Pour Ester Savana, en hommage amical

   Le Sénat vient de voter par 183 voix contre 26 l’institution d’une journée nationale de la laïcité. Cette journée est fixée au 9 décembre, lendemain de l'Immaculée Conception, et annoncée comme date anniversaire de la loi de 1905 de séparation de l'Eglise et de l'Etat.

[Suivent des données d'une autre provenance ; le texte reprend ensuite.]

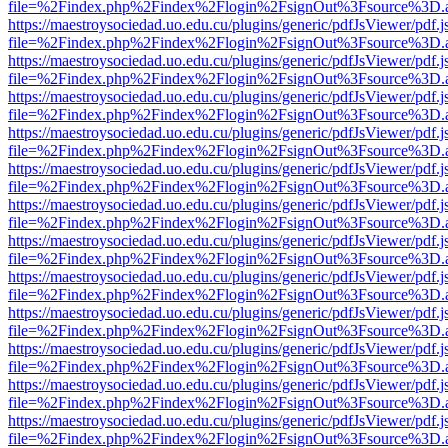
file=%2Findex.php%2Findex%2Flogin%2FsignOut%3Fsource%3D.ame
https://maestroysociedad.uo.edu.cu/plugins/generic/pdfJsViewer/pdf.
file=%2Findex.php%2Findex%2Flogin%2FsignOut%3Fsource%3D.ame
https://maestroysociedad.uo.edu.cu/plugins/generic/pdfJsViewer/pdf.
file=%2Findex.php%2Findex%2Flogin%2FsignOut%3Fsource%3D.ame
https://maestroysociedad.uo.edu.cu/plugins/generic/pdfJsViewer/pdf.
file=%2Findex.php%2Findex%2Flogin%2FsignOut%3Fsource%3D.ame
https://maestroysociedad.uo.edu.cu/plugins/generic/pdfJsViewer/pdf.
file=%2Findex.php%2Findex%2Flogin%2FsignOut%3Fsource%3D.ame
https://maestroysociedad.uo.edu.cu/plugins/generic/pdfJsViewer/pdf.
file=%2Findex.php%2Findex%2Flogin%2FsignOut%3Fsource%3D.ame
https://maestroysociedad.uo.edu.cu/plugins/generic/pdfJsViewer/pdf.
file=%2Findex.php%2Findex%2Flogin%2FsignOut%3Fsource%3D.ame
https://maestroysociedad.uo.edu.cu/plugins/generic/pdfJsViewer/pdf.
file=%2Findex.php%2Findex%2Flogin%2FsignOut%3Fsource%3D.ame
https://maestroysociedad.uo.edu.cu/plugins/generic/pdfJsViewer/pdf.
file=%2Findex.php%2Findex%2Flogin%2FsignOut%3Fsource%3D.ame
https://maestroysociedad.uo.edu.cu/plugins/generic/pdfJsViewer/pdf.
file=%2Findex.php%2Findex%2Flogin%2FsignOut%3Fsource%3D.ame
https://maestroysociedad.uo.edu.cu/plugins/generic/pdfJsViewer/pdf.
file=%2Findex.php%2Findex%2Flogin%2FsignOut%3Fsource%3D.ame
https://maestroysociedad.uo.edu.cu/plugins/generic/pdfJsViewer/pdf.
file=%2Findex.php%2Findex%2Flogin%2FsignOut%3Fsource%3D.ame
https://maestroysociedad.uo.edu.cu/plugins/generic/pdfJsViewer/pdf.
file=%2Findex.php%2Findex%2Flogin%2FsignOut%3Fsource%3D.ame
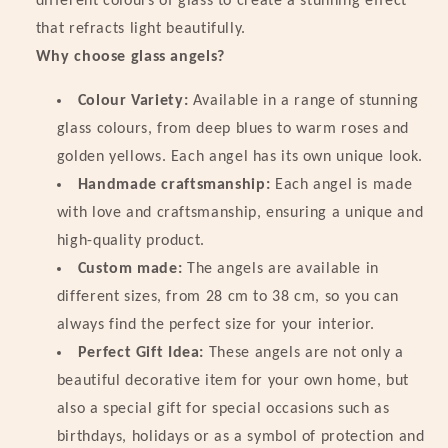
different colours of glass to create a stunning effect
Colorful!
Colorful!
that refracts light beautifully.
Why choose glass angels?
Colour Variety:
Available in a range of stunning
glass colours, from deep blues to warm roses and
golden yellows. Each angel has its own unique look.
Handmade craftsmanship:
Each angel is made
with love and craftsmanship, ensuring a unique and
high-quality product.
Custom made:
The angels are available in
different sizes, from 28 cm to 38 cm, so you can
always find the perfect size for your interior.
Perfect Gift Idea:
These angels are not only a
beautiful decorative item for your own home, but
also a special gift for special occasions such as
birthdays, holidays or as a symbol of protection and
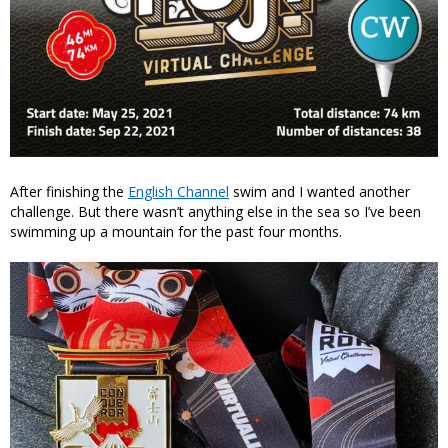
After finishing the
English Channel
swim and I wanted another
challenge. But there wasn’t anything else in the sea so I’ve been
swimming up a mountain for the past four months.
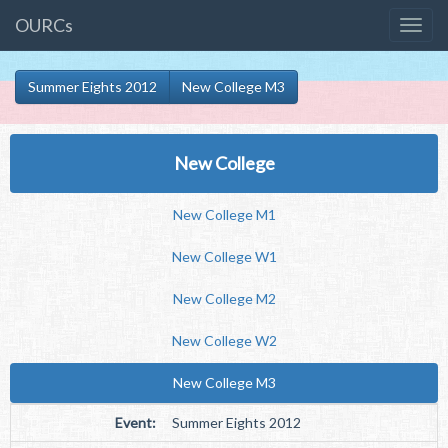
OURCs
Summer Eights 2012
New College M3
New College
New College M1
New College W1
New College M2
New College W2
New College M3
Event:
Summer Eights 2012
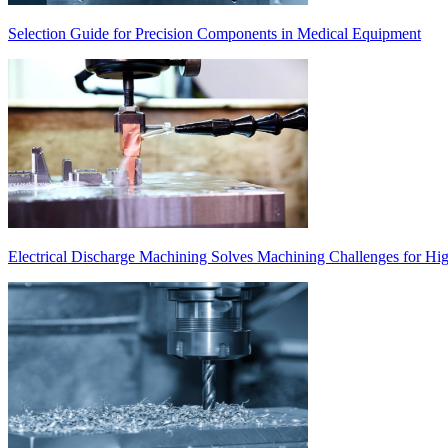
Selection Guide for Precision Components in Medical Equipment
Electrical Discharge Machining Solves Machining Challenges for Hi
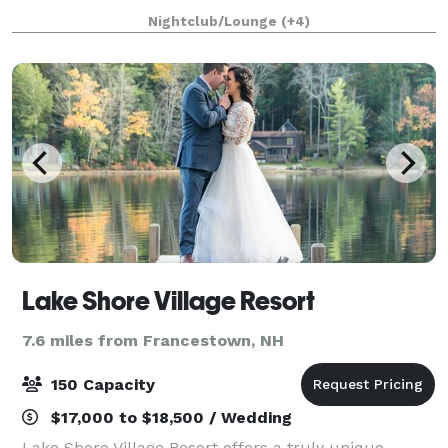
conferences, and classes. Rockingham Ballroom is a
Nightclub/Lounge
(+4)
historic 1934 dance hall & event center
Lake Shore Village Resort
7.6 miles from Francestown, NH
150 Capacity
$17,000 to $18,500 / Wedding
Lake Shore Village Resort offers a truly unique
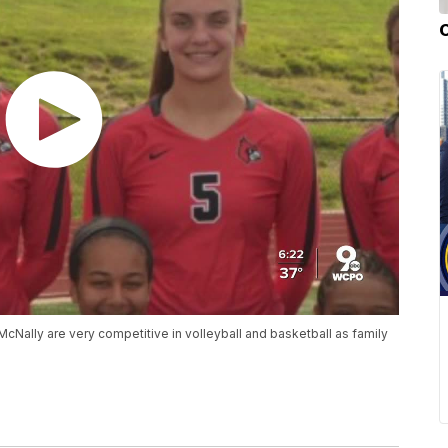
McNally are very competitive in volleyball and basketball as family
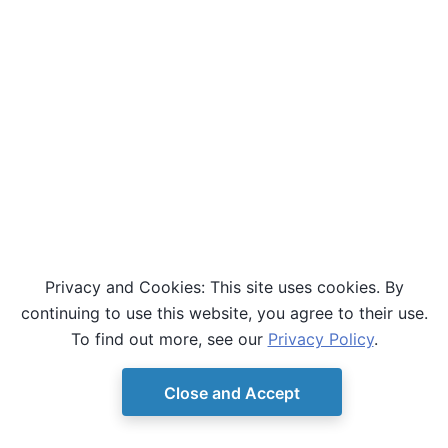
Privacy and Cookies: This site uses cookies. By
continuing to use this website, you agree to their use.
To find out more, see our
Privacy Policy
.
Close and Accept
© Copyright D-Wave.
Ocean SDK version 9.4.0.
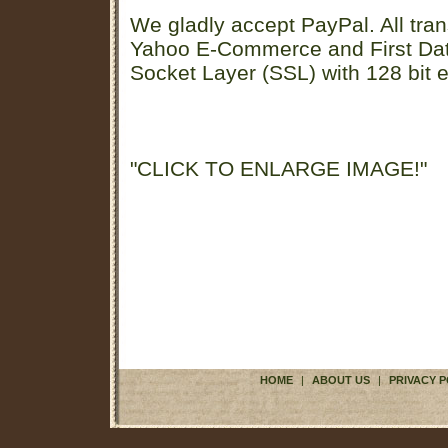
We gladly accept PayPal. All tran
Yahoo E-Commerce and First D
Socket Layer (SSL) with 128 bit e
"CLICK TO ENLARGE IMAGE!"
HOME
|
ABOUT US
|
PRIVACY P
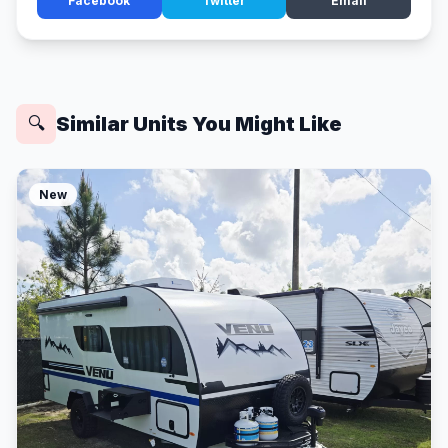
Facebook
Twitter
Email
Similar Units You Might Like
🔍
New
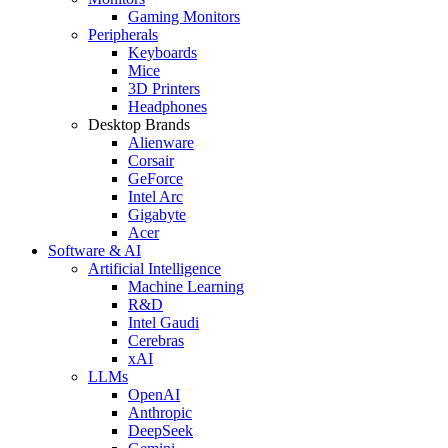
Gaming Monitors
Peripherals
Keyboards
Mice
3D Printers
Headphones
Desktop Brands
Alienware
Corsair
GeForce
Intel Arc
Gigabyte
Acer
Software & AI
Artificial Intelligence
Machine Learning
R&D
Intel Gaudi
Cerebras
xAI
LLMs
OpenAI
Anthropic
DeepSeek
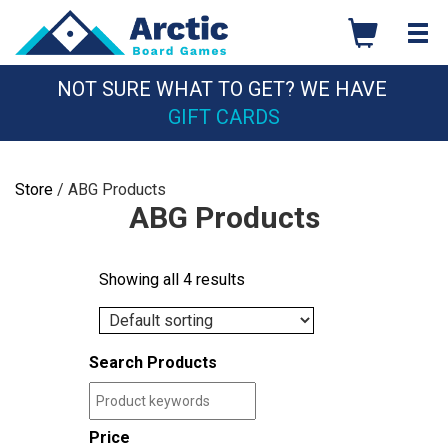
Skip
to
content
NOT SURE WHAT TO GET? WE HAVE
GIFT CARDS
Store
/ ABG Products
ABG Products
Showing all 4 results
Search Products
Price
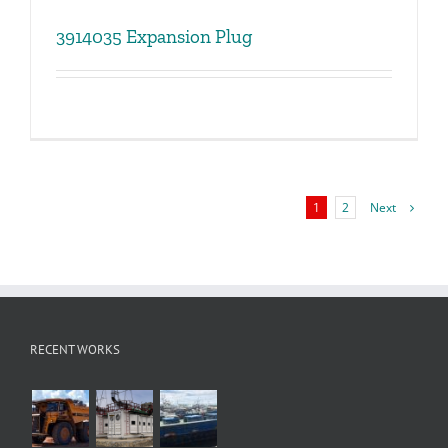
3914035 Expansion Plug
Next
1
2
RECENT WORKS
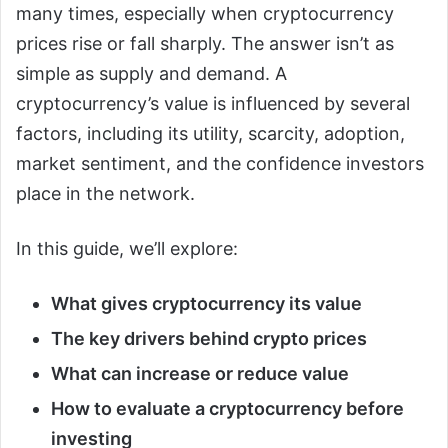
many times, especially when cryptocurrency
prices rise or fall sharply. The answer isn’t as
simple as supply and demand. A
cryptocurrency’s value is influenced by several
factors, including its utility, scarcity, adoption,
market sentiment, and the confidence investors
place in the network.
In this guide, we’ll explore:
What gives cryptocurrency its value
The key drivers behind crypto prices
What can increase or reduce value
How to evaluate a cryptocurrency before
investing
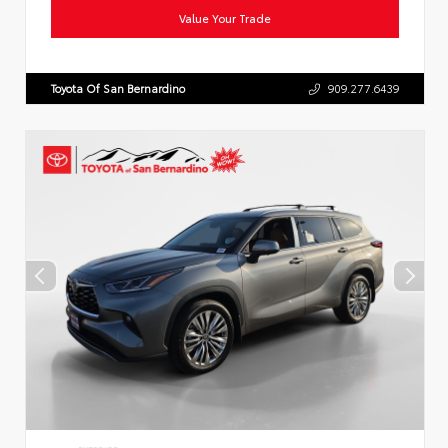
Value Your Trade
Toyota Of San Bernardino
909.277.6439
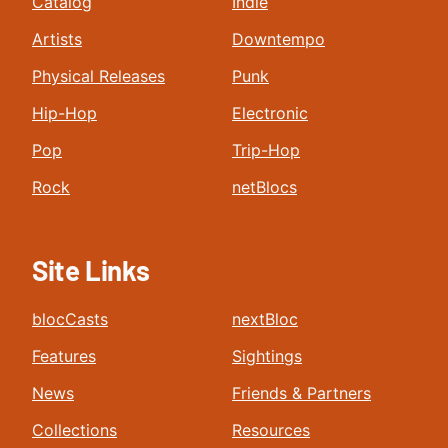
Catalog
Indie
Artists
Downtempo
Physical Releases
Punk
Hip-Hop
Electronic
Pop
Trip-Hop
Rock
netBlocs
Site Links
blocCasts
nextBloc
Features
Sightings
News
Friends & Partners
Collections
Resources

Nous voilà donc avec une festivité de plus. Rien là d’étonnant dans un pays qui cherche à se distraire de l’inquiétude qui gagne du terrain. C’est dans ce que cette fête voudra signifier qu’il convient d’être attentif. Si cette journée vise à rappeler le principe de la fameuse loi de 1905 et en même temps rendre hommage à la sagesse d’Aristide Briand qui l’a produite, on peut s’attendre à une manifestation où les croyants de tout poil seront en première ligne. Si en revanche sont organisées des processions brandissant des pancartes antireligieuses, vomissant des slogans appelant à la disparition de ces “obscurantistes”  religions fauteurs de tous les troubles, on sonnera le rappel de l’intolérance d’Émile Combes ou d’Édouard Herriot, et la laïcité redevenue l’alibi des scientistes sectaires ne servira alors qu’à ranimer un peu plus les tensions.

Il est étrange, ainsi que s’en est confié le cardinal André Vingt-Trois sur RMC, d’organiser une telle journée, comme si la laïcité était devenue autre chose qu’un mode de gouvernement, une organisation de la vie collective, autre chose qu’un principe de fonctionnement favorable à l’autonomie de la fonction politique par rapport aux religions.

Par la loi de 1905 l’État s’est donné pour caractéristique d’être dans l’abstention. La laïcité d’abstention de l’État signifie qu’il s’écarte de toute position religieuse ; son  “agnosticisme institutionnel” implique qu’il n’est ni religieux ni athée. L’État ne croit pas. L’État ne pense pas.  L’État s’abstient de tout cela.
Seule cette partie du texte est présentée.